Bater num cão é crime, mas matá-lo a tiro não

Dos mil inquéritos abertos resultaram apenas quatro acusações pelo crime de maus tratos a animais de companhia.

1558

A lei que criminaliza os maus tratos e abandono de animais entrou em vigor há um ano, mas os juristas continuam a apontar-lhe inúmeras incongruências. O Público expõe alguns exemplos:

– Se um caçador decide matar a tiro os seus cães após terminada a época de caça por já não precisar deles, dando-lhes morte imediata sem os ter maltratado antes, dificilmente será incriminado.
– Se uma família decidir deixar o seu animal à porta de um canil ou instituição e este for recolhido por alguém, a alimentação e cuidados do cão em causa não foram comprometidos, pelo que a família não responderá pelo crime de abandono.
– Se alguém pontapear uma ovelha ou qualquer animal que não seja considerado “doméstico” ou ” de companhia”, não será acusado ao abrigo desta lei. Poderá, no máximo, sofrer uma coima. Na Alemanha, por exemplo, a lei salvaguarda estes casos, abrangendo todos os vertebrados.
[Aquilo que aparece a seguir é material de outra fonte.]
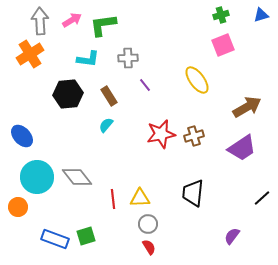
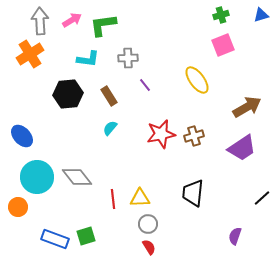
cyan semicircle: moved 4 px right, 3 px down
purple semicircle: moved 3 px right; rotated 18 degrees counterclockwise
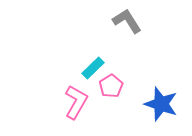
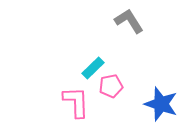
gray L-shape: moved 2 px right
pink pentagon: rotated 20 degrees clockwise
pink L-shape: rotated 32 degrees counterclockwise
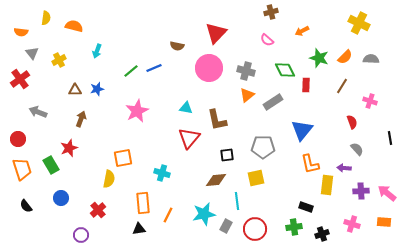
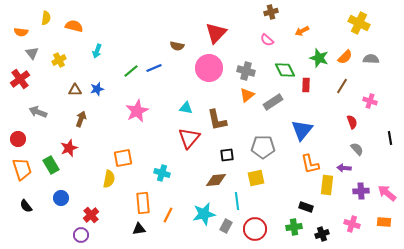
red cross at (98, 210): moved 7 px left, 5 px down
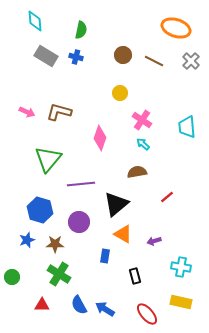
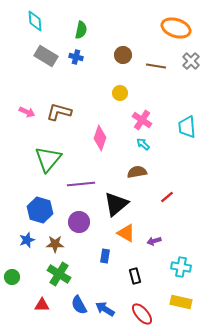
brown line: moved 2 px right, 5 px down; rotated 18 degrees counterclockwise
orange triangle: moved 3 px right, 1 px up
red ellipse: moved 5 px left
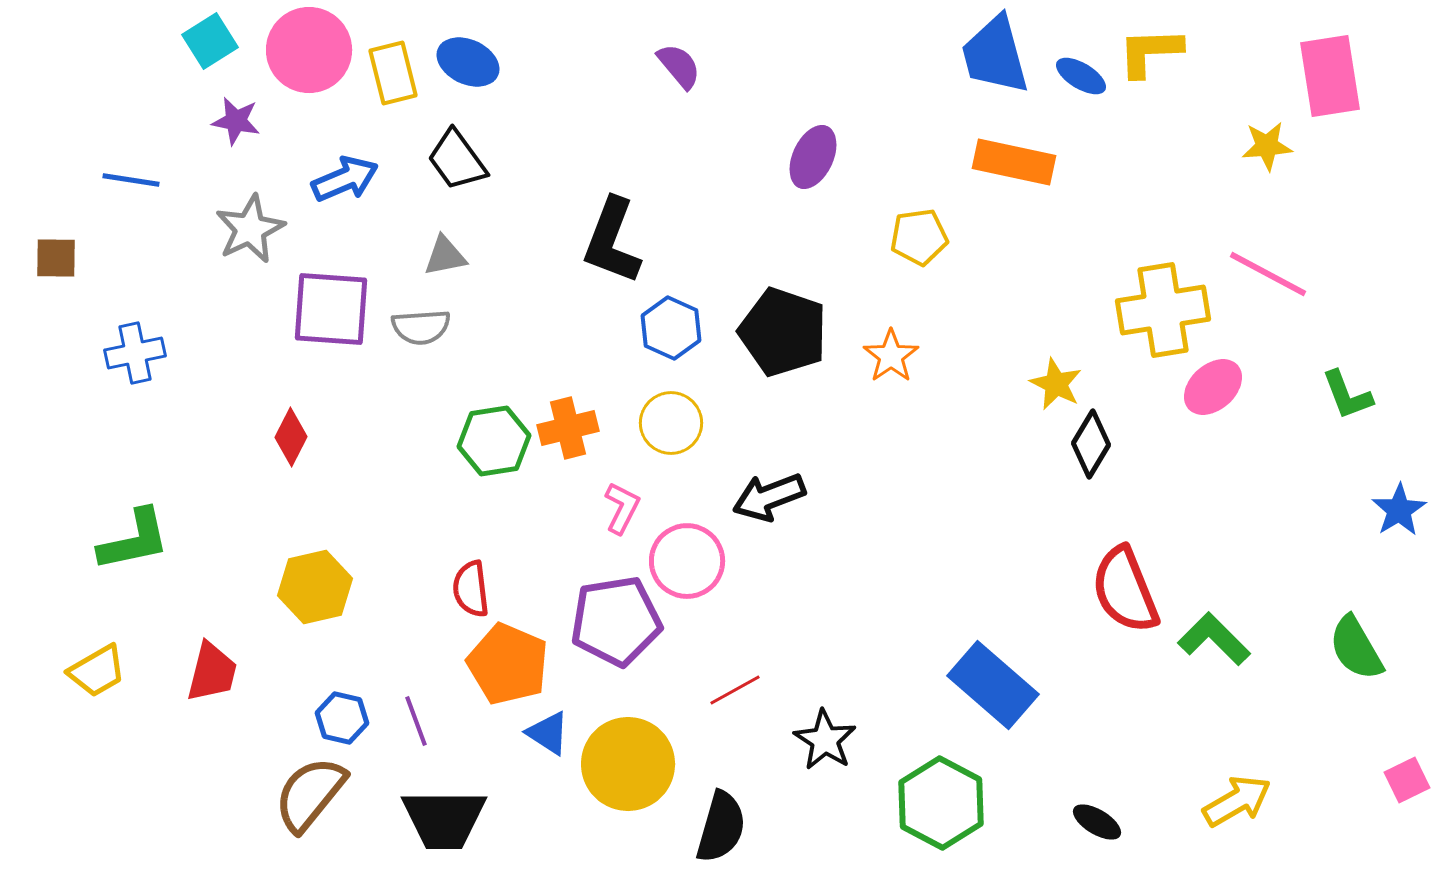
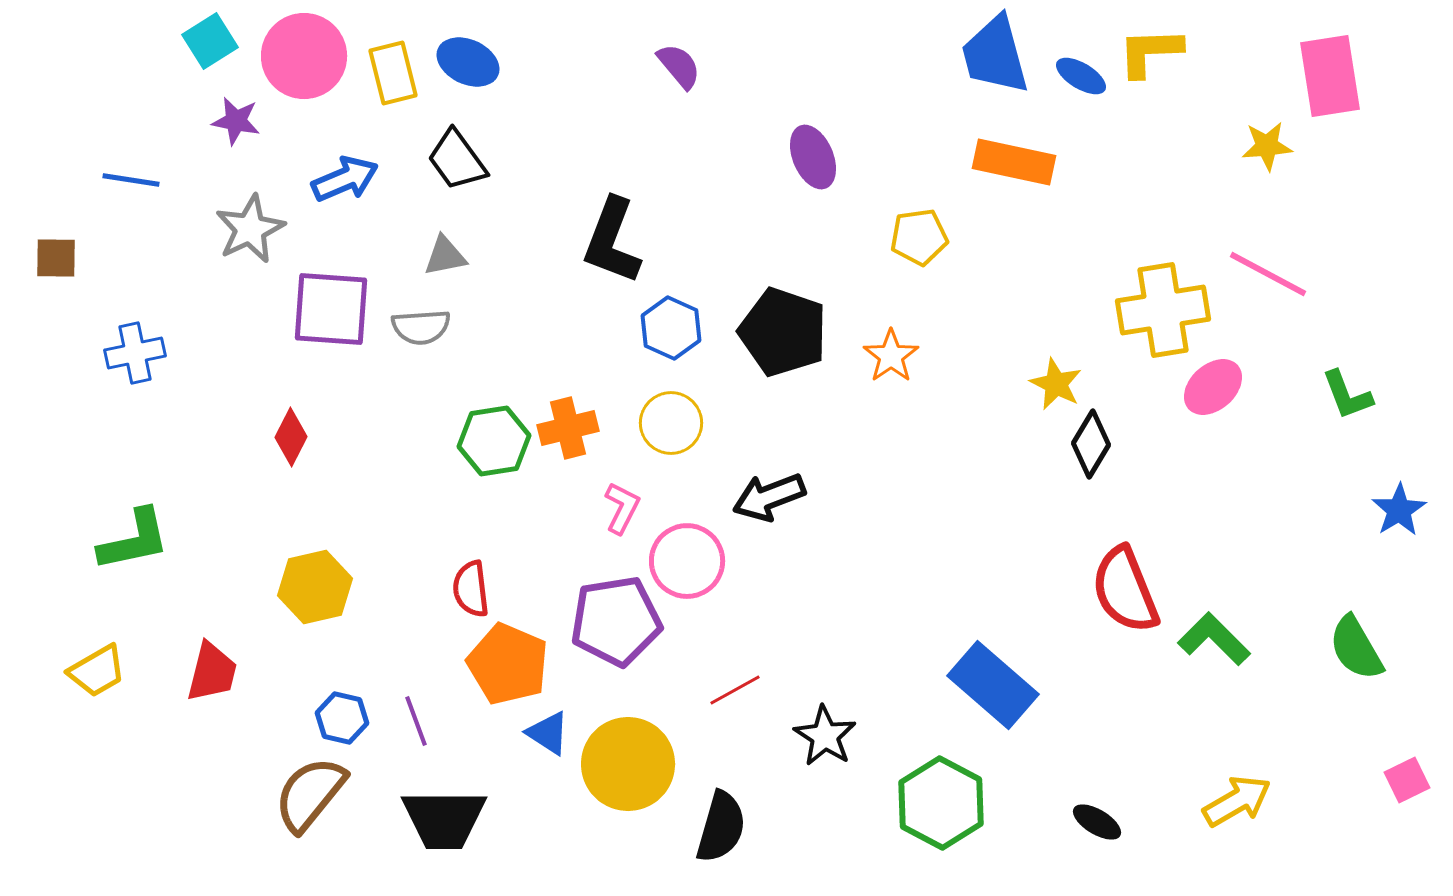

E os animais sem dono, têm a mesma proteção? A lei não é clara nestes casos. Nem sobre o que se deve fazer a um animal que tenha sido vítima de maus tratos. Deve devolver-se ao dono? Se lhe for retirado e declarado perdido a favor do Estado, pode ir parar a um canil e vir a ser abatido.

Em Portugal, a lei dita que quem, “sem motivo legítimo”, infligir dor, sofrimento ou quaisquer maus tratos físicos a um animal de companhia arrisca até um ano de prisão. A pena duplica se a vítima for morta ou apresente sequelas graves.

Para Raul Farias, magistrado do Ministério Público indigitado pela procuradora-geral da República para acompanhar a evolução desta lei, o facto de quem matar os seus animais sem os maltratar não ser penalizado “conduz ao resultado desconcertante de se punir penalmente quem agrida um animal de companhia e de se ilibar quem o mate de forma intencional”.